Dear Negotiation Explorer,
Welcome to Week 17 of our NegoAI series.
Many of us have seen the same pattern: a genuinely useful assistant is available, the workflow is ready, and yet adoption stalls—not for lack of features, but because people don’t feel fully safe using it when it matters.
In Episode 2 with Prof. Remi Smolinski, we returned to a simple driver that keeps proving itself: training builds confidence, confidence builds trust, and trust drives adoption.
Training → Trust → Adoption
Training That Builds Trust (and Outcomes)
In AI-augmented negotiation, the barrier is rarely technical—it’s confidence under pressure. When teams understand what the assistant does (and doesn’t), where humans stay in control, and how to use it on real work, hesitation fades. Recommendations get followed more often, value stories are defended more clearly, and outcomes improve.
One sentence from last week’s data worth keeping in mind: when both sides prepare with LLMs, joint outcomes improve by 84.4%, with only a 2.2% difference between parties—so value goes up while fairness stays balanced.
A quick stance on the landscape: we prefer assistants over autonomous agents because we want to preserve a clear human-in-the-loop and use AI to augment, not replace, negotiators’ skills and judgment
And a small nudge on adoption: this is change management for negotiators—we’re changing habits, not just installing a tool—so the rollout must be simple, safe, and staged.
Field Notes: when coaching turns a tool into outcomes
A sales team was seeing margin erosion as conversations slipped to price too quickly. We introduced a workflow with two agents built on Cassidy:
One for a crisp value proposition
One for value defense
We paired the workflow with short, focused training and coaching. The tools didn’t change the culture by themselves—practice did. As confidence grew, the value story moved back to the center and margins were protected more consistently.
“Give people confidence they are using a tool—not the tool using them.”
The Training → Adoption → Coaching Playbook
1) Demystify kickoff — 90 minutes
Turn the black box into a glass box: what the assistant does/doesn’t do, where humans decide, how to use it safely on real deals.
2) Guided reps — 90 minutes
Short, realistic drills with good/better/best exemplars tied to current opportunities.
3) Adoption sprint — 2 weeks
Small teams apply the assistant on live opportunities. Aim for two “first wins.” Daily micro-check:
Did we use it? What helped? What slowed us down? One improvement to try tomorrow.
4) Follow-up coaching (small squads) — 60 minutes
Teams return with obstacles from the sprint. We remove blockers, update instructions/playbooks, assign owners, and agree the next small step
Principles that help adoption stick
Make it safe. Clear guardrails and a short human-review step before anything leaves the building.
Make it easy. One-click templates, pinned links, a simple starter checklist.
Make progress visible. Share quick wins and the small rules you’re adding, so everyone sees the system learning with them.
Keep humans in charge. The assistant proposes; negotiators decide.
Data & privacy guardrails. Keep client data out of external training, document AI-assisted work with light audit trails, and write these terms down early to reduce process anxiety.
Why this matters
For Procurement: Reduce supplier risk, accelerate cycle times, standardize option evaluation beyond price, and improve internal stakeholder alignment.

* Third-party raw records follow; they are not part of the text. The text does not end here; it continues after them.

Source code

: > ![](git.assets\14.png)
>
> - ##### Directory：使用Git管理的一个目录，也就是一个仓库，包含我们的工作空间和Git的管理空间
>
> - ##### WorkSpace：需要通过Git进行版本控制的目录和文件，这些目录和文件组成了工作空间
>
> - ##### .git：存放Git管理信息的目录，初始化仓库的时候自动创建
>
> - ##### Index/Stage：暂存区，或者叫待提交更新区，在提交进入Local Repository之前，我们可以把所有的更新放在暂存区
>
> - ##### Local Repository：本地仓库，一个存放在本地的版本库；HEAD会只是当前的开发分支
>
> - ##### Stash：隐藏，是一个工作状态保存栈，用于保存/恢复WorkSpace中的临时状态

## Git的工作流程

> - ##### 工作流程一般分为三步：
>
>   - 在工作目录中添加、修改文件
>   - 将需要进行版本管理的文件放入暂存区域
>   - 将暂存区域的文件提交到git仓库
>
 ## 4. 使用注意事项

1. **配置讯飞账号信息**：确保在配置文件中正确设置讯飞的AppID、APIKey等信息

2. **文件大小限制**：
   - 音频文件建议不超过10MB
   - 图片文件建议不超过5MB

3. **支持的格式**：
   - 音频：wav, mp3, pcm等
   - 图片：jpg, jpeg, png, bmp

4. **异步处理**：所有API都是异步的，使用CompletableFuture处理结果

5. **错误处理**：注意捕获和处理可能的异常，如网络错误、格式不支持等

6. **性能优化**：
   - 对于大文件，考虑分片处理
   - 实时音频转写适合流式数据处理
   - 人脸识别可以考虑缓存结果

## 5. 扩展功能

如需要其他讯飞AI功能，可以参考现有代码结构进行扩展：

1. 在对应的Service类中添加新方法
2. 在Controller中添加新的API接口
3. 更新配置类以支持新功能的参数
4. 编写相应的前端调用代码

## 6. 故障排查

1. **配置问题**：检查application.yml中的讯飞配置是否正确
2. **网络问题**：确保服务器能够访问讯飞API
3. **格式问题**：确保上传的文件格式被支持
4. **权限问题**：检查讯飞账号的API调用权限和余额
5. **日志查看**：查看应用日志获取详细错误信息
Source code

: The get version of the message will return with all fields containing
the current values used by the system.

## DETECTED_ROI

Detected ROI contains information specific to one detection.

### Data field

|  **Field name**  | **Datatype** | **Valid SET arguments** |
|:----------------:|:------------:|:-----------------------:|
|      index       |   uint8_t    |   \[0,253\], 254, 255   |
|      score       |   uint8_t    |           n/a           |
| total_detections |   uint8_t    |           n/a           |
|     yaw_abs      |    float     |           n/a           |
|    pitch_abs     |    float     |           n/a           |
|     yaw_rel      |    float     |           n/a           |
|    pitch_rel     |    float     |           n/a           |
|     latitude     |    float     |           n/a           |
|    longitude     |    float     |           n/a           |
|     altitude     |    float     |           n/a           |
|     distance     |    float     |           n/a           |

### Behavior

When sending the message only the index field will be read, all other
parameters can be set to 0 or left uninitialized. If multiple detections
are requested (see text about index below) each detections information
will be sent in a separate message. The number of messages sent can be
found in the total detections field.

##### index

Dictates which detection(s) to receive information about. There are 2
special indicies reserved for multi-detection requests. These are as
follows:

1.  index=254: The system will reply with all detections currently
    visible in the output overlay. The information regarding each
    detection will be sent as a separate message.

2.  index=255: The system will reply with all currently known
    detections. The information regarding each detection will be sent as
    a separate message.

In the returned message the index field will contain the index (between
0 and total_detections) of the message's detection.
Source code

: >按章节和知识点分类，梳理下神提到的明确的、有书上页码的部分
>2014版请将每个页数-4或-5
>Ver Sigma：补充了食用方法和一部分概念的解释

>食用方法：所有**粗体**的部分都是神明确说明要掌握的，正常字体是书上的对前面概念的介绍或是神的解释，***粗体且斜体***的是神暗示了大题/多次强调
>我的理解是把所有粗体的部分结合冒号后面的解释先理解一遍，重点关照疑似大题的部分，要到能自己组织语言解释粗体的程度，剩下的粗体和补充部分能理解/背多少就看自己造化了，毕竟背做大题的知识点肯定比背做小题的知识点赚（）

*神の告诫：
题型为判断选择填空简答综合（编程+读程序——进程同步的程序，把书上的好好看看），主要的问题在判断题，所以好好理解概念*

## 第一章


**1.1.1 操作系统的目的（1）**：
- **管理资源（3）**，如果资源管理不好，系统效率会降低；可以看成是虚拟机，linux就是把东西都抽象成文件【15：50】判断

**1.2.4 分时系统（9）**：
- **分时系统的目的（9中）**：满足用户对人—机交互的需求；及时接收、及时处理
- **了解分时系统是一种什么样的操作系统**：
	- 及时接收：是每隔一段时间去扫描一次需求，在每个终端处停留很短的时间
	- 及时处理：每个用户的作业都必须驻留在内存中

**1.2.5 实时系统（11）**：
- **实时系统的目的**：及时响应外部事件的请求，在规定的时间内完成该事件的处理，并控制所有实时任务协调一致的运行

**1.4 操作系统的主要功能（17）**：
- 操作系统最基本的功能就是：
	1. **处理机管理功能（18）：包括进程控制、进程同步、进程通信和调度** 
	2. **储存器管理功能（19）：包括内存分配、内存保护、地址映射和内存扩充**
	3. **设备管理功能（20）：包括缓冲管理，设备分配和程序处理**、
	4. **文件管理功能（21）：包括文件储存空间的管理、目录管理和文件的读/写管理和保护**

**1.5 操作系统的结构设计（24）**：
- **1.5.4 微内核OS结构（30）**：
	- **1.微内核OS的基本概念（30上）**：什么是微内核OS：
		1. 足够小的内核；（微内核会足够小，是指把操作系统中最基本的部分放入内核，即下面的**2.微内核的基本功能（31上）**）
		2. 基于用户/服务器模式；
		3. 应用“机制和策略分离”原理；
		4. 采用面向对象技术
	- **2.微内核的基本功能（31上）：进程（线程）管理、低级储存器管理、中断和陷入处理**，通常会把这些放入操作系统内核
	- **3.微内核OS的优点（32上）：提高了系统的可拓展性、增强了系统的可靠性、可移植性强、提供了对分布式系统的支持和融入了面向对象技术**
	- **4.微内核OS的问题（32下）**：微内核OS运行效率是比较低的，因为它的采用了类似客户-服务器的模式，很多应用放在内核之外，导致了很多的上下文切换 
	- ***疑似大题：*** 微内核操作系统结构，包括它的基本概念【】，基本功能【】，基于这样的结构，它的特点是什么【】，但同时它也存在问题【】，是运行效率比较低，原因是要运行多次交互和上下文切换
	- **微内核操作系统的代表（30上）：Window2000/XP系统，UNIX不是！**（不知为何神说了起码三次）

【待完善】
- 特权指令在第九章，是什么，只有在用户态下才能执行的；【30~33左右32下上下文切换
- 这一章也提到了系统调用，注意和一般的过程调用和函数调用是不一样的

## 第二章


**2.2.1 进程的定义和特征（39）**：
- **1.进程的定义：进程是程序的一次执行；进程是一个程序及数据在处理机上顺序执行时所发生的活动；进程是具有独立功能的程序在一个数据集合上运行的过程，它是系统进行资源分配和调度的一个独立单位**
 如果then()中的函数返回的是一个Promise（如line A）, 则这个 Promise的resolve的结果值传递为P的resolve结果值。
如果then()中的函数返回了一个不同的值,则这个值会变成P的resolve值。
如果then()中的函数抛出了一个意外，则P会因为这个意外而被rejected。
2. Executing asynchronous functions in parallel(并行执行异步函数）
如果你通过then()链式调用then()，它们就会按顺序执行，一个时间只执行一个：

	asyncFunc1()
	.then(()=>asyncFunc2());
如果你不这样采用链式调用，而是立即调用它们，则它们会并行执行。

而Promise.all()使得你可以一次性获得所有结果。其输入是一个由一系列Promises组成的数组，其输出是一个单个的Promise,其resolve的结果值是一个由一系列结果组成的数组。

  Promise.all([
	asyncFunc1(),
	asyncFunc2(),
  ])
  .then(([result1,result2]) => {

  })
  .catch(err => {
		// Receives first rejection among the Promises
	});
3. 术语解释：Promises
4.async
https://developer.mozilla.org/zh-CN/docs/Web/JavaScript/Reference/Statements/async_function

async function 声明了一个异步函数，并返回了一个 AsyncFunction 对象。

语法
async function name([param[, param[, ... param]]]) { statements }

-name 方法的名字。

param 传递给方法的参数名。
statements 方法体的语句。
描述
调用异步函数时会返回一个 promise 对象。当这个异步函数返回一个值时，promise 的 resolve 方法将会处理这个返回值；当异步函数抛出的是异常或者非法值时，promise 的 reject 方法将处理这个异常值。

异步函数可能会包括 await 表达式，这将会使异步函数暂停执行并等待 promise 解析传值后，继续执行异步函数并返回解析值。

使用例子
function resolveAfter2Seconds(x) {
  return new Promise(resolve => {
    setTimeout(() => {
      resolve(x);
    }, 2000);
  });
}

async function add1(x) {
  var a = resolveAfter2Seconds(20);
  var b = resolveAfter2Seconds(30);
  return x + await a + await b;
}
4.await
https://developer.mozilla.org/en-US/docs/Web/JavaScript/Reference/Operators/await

For Sales: Strengthen value defense, reduce reactive discounting, and tighten the fit between customer needs and your value proposition.
This Week’s Exercise
TPick one common scenario. First prepare it with no assistant. Then prepare it again using the assistant.
No role play needed—simply compare after the two preparations:
Preparation time (note actual minutes saved)
Confidence (rate 1–5)
Quality of options
Ability to defend value
Finally, capture one rule to add to your team playbook.
Equipping negotiators with the right skills, building their confidence, and turning AI from a black box into a glass box—with clear guardrails and simple privacy practices—builds the trust to use it under pressure.